My root music is hip-hop. I was listening to it for many years and went through all sorts of hip-hop: starting with gangsta rap, crank music, rapcore, dirty south moving towards mumble and emo-rap. At some point, the amount of these “Lil” and “Yungs” became overwhelming for me. The music started to sound to me exactly the same and I gave up on listening to hip-hop and making beats, until now.

At the moment I am heavily inspired by everything Lee Gamble is doing. everything I love has crossed together for me in his music. The same effect on me had A Guy Called Gerald, Burial, Jan Jelinek, Bjarki, Noer the Boy, Forest Drive West and some others.

I would say the genres that influence my music today the most are jungle, dub, ambient, techno and UK garage.

What kind of relationship do you have with the internet? How does this inform your artistic expression?

I have pretty weird relations with the internet nowadays. I am a software engineer, in the first place, and I love everything that’s about computers. I think I understand the power that the internet brings to us, I understand the importance of it in the modern world. The world would be a different place without it. But also I see what’s happening to our society: people living for likes and follows, trying to look different from what they are. I think we are drowning on the internet today, we are helpless without it. Internet services are fighting for stealing our attention for as much as they possibly can and they do it successfully. I learn to be a digital minimalist, sit less at the phone, only use it when needed.

Though, with technology developing, more new cool perspectives appear. A friend of mine is running a network of servers collecting the images over the internet. Then this data is fed to a neural network that generates various images. I think the same can be done with music, soon AI will be competing with us in creating music. This is exciting, but also a bit scary.

What would you like to achieve with your music? What does success look like to you?

Success to me is the ability to be free when creating. Share the work with like-minded people. Collaborate on the art projects of various disciplines.

For me it’s all about art. Maybe I am naive, but I don’t set goals to become financially successful with music  – for me music is a medium which I can express myself through.

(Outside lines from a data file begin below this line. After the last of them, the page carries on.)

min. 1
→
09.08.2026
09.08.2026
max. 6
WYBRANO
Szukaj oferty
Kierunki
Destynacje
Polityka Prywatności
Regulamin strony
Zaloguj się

What has been a memorable highlight of your career so far?
I would highlight a soundtrack I made, for an exhibition of generative art, that my friend’s hosted in Berlin. It was indeed an interesting challenge for me because I’ve made the whole soundtrack in a pretty short time. The idea behind the project was the computer-generated art, so I decided to use the digital modular environments and try to make the music “generative”. I played with note probabilities, midi trigger chances, randomness and other methods to make the synthesizers create music for me. On that project, I also managed to work with a great mezzo-soprano singer – Rebecca Jo Loeb. You can find the soundtrack here –

https://soundcloud.com/cardiohud/dopamine-harvest

If you could work with, or perform alongside any artist of your choice, who would it be?

I’d like to work with Lee Gamble. I think I would learn a lot from him. His music conveys a feeling you get at the peak of a techno rave in a sweaty basement through the medium of dub and ambient music. Woah. not only this, he is a great storyteller. Telling a story with music is very important. It’s a freedom of exploration, playing with form.

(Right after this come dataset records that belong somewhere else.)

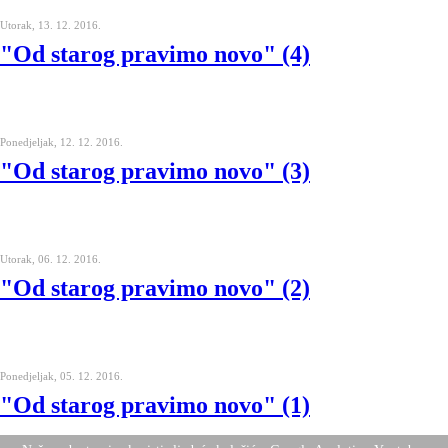
Utorak, 13. 12. 2016.
"Od starog pravimo novo" (4)
Ponedjeljak, 12. 12. 2016.
"Od starog pravimo novo" (3)
Utorak, 06. 12. 2016.
"Od starog pravimo novo" (2)
Ponedjeljak, 05. 12. 2016.
"Od starog pravimo novo" (1)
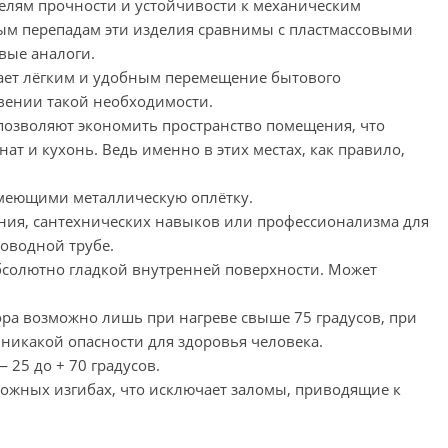
телям прочности и устойчивости к механическим
м перепадам эти изделия сравнимы с пластмассовыми
вые аналоги.
елает лёгким и удобным перемещение бытового
вении такой необходимости.
позволяют экономить пространство помещения, что
т и кухонь. Ведь именно в этих местах, как правило,
имеющими металлическую оплётку.
мения, сантехнических навыков или профессионализма для
оводной трубе.
абсолютно гладкой внутренней поверхности. Может
ора возможно лишь при нагреве свыше 75 градусов, при
 никакой опасности для здоровья человека.
 25 до + 70 градусов.
ожных изгибах, что исключает заломы, приводящие к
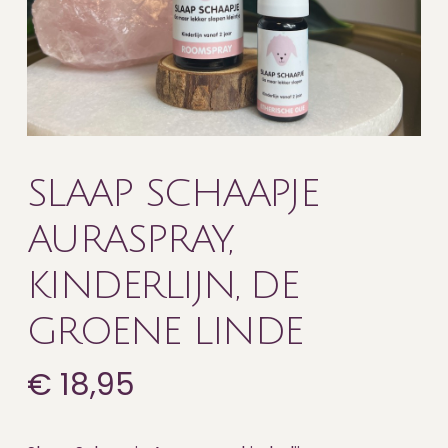
SLAAP SCHAAPJE
AURASPRAY,
KINDERLIJN, DE
GROENE LINDE
€
18,95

To me, his music conveys a sense of nothingness, imperceptible mood. This is something I am really inspired by. I also saw him at Atonal this year, performing live. I went home jawless.

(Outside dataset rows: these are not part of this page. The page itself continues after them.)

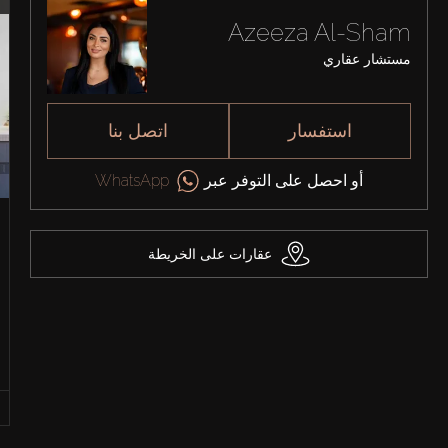
Azeeza Al-Sham
مستشار عقاري
استفسار
اتصل بنا
أو احصل على التوفر عبر
WhatsApp
عقارات على الخريطة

If you weren’t a musician what would you be?

I would still be sticking around something creative somehow. Engineering some weird software, taking analogue pictures, making generative visual art, doing typography. I still want to do all of that, but currently I am focused on music.

What can we expect from you in the near future? Any upcoming projects or gigs in the pipeline that you would like to tell us about?

I am in the process of searching and defining my personal style. I spend virtually all of my spare time behind a monitor tweaking knobs, figuring out what is it that I would like to share with people. But I am planning on doing more releases in the upcoming years because I feel more confident with the music I am producing today.